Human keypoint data

/---

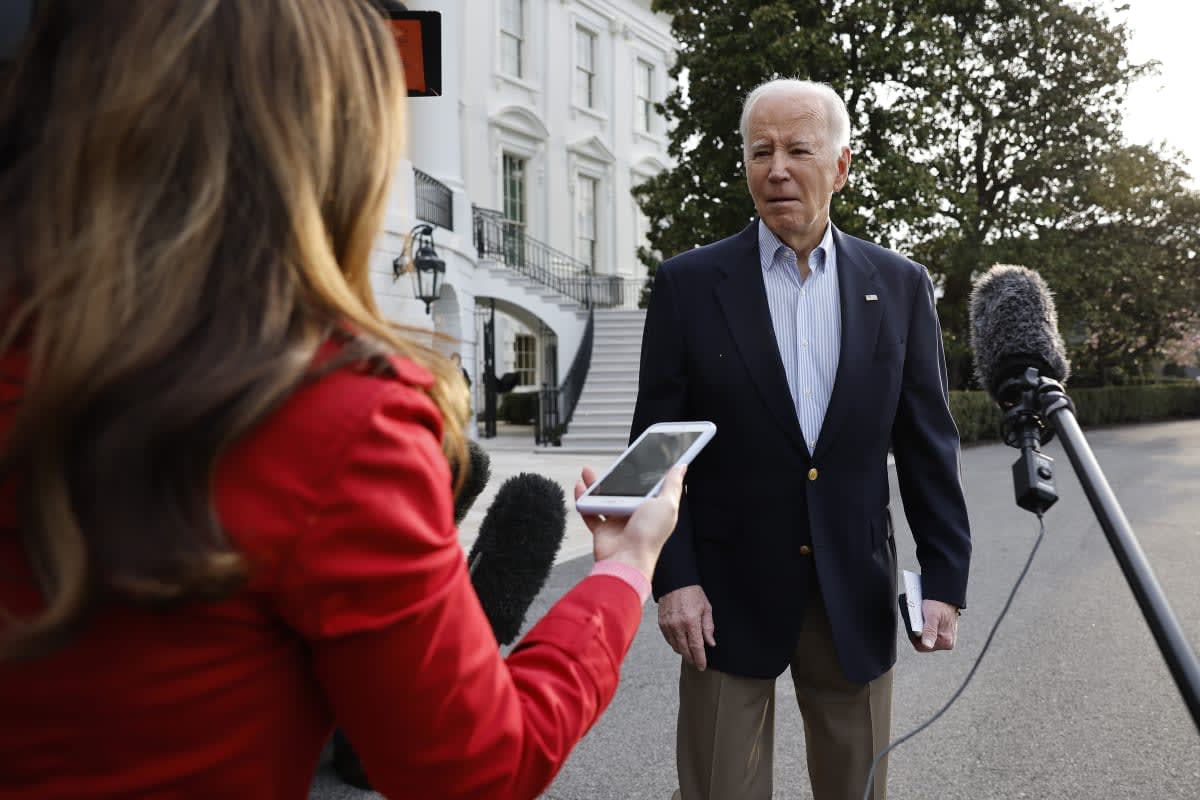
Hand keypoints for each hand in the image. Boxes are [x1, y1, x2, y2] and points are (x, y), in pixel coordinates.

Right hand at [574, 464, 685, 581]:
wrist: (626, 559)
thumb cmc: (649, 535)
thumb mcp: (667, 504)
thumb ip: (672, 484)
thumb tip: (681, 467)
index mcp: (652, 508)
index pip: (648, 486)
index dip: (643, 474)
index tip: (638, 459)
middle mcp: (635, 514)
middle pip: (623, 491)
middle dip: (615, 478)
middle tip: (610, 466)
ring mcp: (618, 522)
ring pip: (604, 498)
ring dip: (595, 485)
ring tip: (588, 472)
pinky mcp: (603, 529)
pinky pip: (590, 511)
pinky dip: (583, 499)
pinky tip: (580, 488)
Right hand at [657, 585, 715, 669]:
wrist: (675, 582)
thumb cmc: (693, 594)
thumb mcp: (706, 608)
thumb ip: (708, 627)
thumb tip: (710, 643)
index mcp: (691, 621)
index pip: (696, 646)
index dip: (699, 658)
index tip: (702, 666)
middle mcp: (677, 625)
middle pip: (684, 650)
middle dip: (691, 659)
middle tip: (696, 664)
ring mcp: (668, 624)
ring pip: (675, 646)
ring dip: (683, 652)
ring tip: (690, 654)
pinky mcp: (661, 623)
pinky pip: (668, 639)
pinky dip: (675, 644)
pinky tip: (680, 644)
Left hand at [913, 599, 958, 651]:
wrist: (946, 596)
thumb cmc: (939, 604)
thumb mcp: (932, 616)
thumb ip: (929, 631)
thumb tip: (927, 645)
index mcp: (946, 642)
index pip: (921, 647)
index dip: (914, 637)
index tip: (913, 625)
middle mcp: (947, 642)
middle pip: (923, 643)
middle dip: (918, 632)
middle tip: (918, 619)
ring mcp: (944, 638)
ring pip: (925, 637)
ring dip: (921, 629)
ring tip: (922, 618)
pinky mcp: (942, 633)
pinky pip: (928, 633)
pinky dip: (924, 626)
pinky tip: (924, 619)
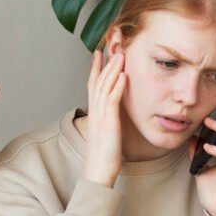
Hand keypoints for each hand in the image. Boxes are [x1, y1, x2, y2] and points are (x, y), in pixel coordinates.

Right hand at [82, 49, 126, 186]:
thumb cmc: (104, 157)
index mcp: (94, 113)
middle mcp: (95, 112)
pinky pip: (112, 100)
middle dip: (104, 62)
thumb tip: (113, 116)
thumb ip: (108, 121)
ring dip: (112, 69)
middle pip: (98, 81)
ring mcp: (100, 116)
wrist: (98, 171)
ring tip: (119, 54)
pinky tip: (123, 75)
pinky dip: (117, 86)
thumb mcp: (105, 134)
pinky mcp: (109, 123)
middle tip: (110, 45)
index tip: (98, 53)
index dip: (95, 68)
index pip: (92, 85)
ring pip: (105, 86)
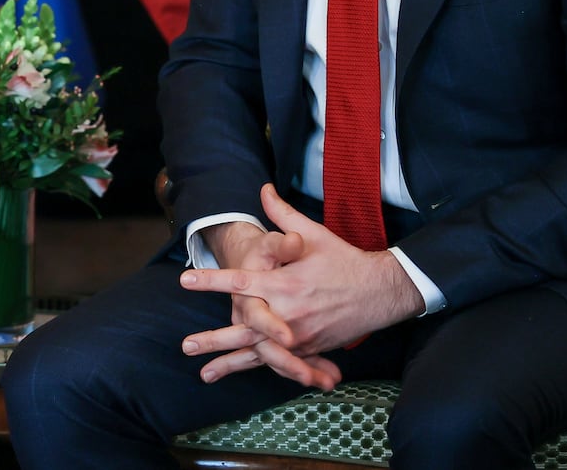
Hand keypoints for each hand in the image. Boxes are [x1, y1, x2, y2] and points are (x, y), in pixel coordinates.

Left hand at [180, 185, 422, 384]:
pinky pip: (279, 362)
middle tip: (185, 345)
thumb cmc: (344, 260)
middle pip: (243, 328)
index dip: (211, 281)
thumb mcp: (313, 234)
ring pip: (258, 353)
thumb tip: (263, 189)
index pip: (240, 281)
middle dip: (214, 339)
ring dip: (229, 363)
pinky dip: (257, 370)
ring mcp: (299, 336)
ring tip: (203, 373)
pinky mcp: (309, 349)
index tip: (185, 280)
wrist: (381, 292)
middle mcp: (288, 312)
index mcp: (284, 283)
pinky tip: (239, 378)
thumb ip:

\---

# What to produce:
An exact printout of the entries is wanted, covering the first line through the line holding "index mcp: (691, 621)", with pictures kept out of it.

# Answer:
Hand keypoints for each hand in the image. Boxes are [x1, y1, x2, y2] and points are (x, y), in pixel coordinates.

Right hand at [574, 464, 685, 581]:
wrist: (626, 559)
thumb cmc: (649, 535)
thumb mcp: (667, 504)
thumb ip: (672, 484)
thumb tip: (681, 467)
index mcp: (652, 508)
index pip: (648, 486)
index dip: (643, 474)
index tip: (638, 459)
middle mcp: (635, 514)
middle pip: (623, 491)
middle dip: (615, 478)
middle tip: (610, 466)
ring mcp: (618, 522)
ring pip: (604, 498)
ring dip: (595, 485)
ring tip: (588, 472)
pinky mcp: (603, 529)
pinky pip: (590, 511)
pinky dip: (583, 499)
pinky tip: (580, 488)
Right hand at [657, 585, 715, 669]:
wrist: (675, 582)
thumb cmc: (693, 594)
thumb mcp: (706, 608)
thumb ip: (708, 627)
thumb tip: (710, 643)
index mcp: (691, 621)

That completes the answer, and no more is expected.